SPRINGFIELD – In my job managing a community credit union branch in Springfield, I have the privilege of helping individuals from all walks of life. From small business owners to retirees to kids opening youth savings accounts, we help people through some of life’s highs and lows, like buying a first home or navigating a job loss.
In recent weeks, I’ve seen how changes in inflation and interest rates are hitting the budgets of the families and people we meet and have come to know. Eugene saw an increase of 6% on the prices of goods and services between October 2020 and October 2021. Nationally, house prices increased by 18.5% between August 2020 and August 2021, and the low interest rates we’ve grown accustomed to are beginning to creep back up.
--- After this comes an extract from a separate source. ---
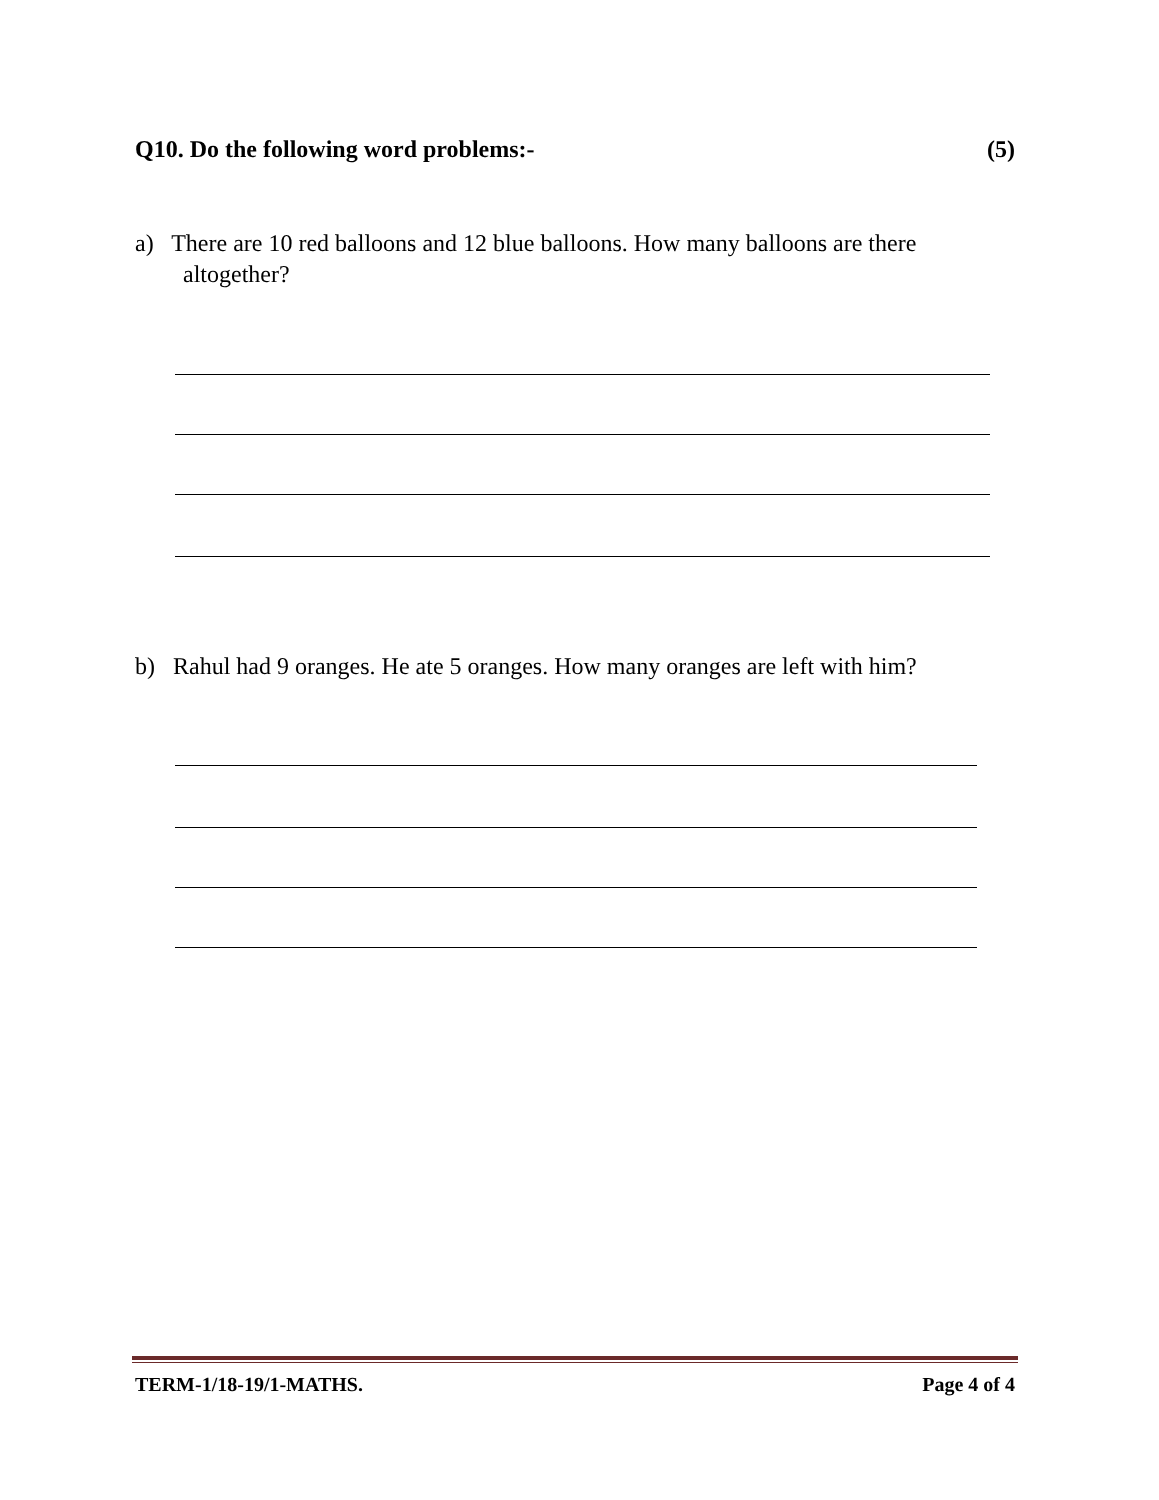Q10. Do the following word problems:- (5)
a) There are 10 red balloons and 12 blue balloons. How many balloons are there
altogether?
b) Rahul had 9 oranges. He ate 5 oranges. How many oranges are left with him?
TERM-1/18-19/1-MATHS. Page 4 of 4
Whether you’re adjusting to rising inflation or managing an unexpected life event, having an emergency fund can make all the difference. In my 21 years of working in financial services, I’ve learned that these simple steps can help you prepare for the unexpected:
Create a monthly budget – and stick to it. Begin by calculating your monthly income and subtracting your expenses. Inflation can make budgeting tricky, but staying up-to-date on the latest shifts in consumer prices will help you avoid unpleasant surprises. Follow the Bureau of Labor Statistics on Twitter to better inform your expense calculations. Review your spending habits frequently and make adjustments when needed. This will enable you to live within your means.
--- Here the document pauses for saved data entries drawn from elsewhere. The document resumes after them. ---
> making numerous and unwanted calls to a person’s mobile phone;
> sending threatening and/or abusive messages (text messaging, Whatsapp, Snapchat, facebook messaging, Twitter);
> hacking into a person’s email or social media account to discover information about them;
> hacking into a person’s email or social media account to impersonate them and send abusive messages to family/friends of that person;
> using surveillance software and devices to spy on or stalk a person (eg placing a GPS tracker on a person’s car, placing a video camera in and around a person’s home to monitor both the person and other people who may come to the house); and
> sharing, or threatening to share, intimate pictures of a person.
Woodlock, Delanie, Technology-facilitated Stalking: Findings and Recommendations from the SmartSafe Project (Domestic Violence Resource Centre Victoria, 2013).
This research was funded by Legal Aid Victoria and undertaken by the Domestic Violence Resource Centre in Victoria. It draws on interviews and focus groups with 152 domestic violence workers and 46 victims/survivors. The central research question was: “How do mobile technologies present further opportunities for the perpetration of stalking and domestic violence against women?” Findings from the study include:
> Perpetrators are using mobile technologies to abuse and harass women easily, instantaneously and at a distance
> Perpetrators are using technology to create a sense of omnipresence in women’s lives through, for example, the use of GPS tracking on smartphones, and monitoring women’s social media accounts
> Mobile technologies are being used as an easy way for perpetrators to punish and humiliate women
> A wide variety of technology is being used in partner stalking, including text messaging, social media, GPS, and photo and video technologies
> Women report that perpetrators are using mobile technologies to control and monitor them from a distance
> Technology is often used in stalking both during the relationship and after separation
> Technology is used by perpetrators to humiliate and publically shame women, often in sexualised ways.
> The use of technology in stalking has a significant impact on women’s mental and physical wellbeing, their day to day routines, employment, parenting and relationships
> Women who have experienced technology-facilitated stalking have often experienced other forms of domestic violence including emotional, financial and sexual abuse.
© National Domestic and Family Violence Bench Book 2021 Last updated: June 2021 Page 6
Now that you know how much you spend each month, set an emergency fund goal. Aim to accumulate three to six months’ worth of basic living expenses. This may sound intimidating, but you can start small and build up. Determine an amount that you can comfortably set aside from each paycheck, even as low as $50-100. Then add $10-20 here or there. You’ll be surprised how quickly small contributions add up.
Evaluate your expenses for savings opportunities. Look for subscriptions or other expenditures that aren’t necessary and make cuts where possible. Find a more affordable cable plan that only includes the channels you watch. If you have a gym membership you don’t use, take the time to cancel it. Cut back on dining out. Reevaluate your cell phone plan. For each expense you reduce, earmark the savings for your emergency fund.
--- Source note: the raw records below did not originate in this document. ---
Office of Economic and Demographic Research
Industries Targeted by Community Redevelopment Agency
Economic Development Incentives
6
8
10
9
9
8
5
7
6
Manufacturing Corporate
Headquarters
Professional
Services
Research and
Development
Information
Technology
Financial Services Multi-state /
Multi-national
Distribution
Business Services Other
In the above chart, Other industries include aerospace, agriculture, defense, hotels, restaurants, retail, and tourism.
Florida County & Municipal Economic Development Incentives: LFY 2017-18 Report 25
Consolidate or refinance higher-interest debt to free up money for your emergency fund. Interest rates are rising, but you may still be able to reduce your monthly payments. Make a list of your debts, starting with the highest interest rate. Then, contact each creditor to explore your options for refinancing to a lower fixed rate. Where refinancing isn’t an option, transfer your balance to a lower-rate credit card, and try to pay off the balance before the promotional rate expires.
As the parent of a diabetic daughter who requires ongoing medical care and treatment, I understand how difficult it can be to create a workable family budget.
But over time, even small changes will add up, providing you with a cushion that will greatly alleviate your stress should you or your partner lose a source of income.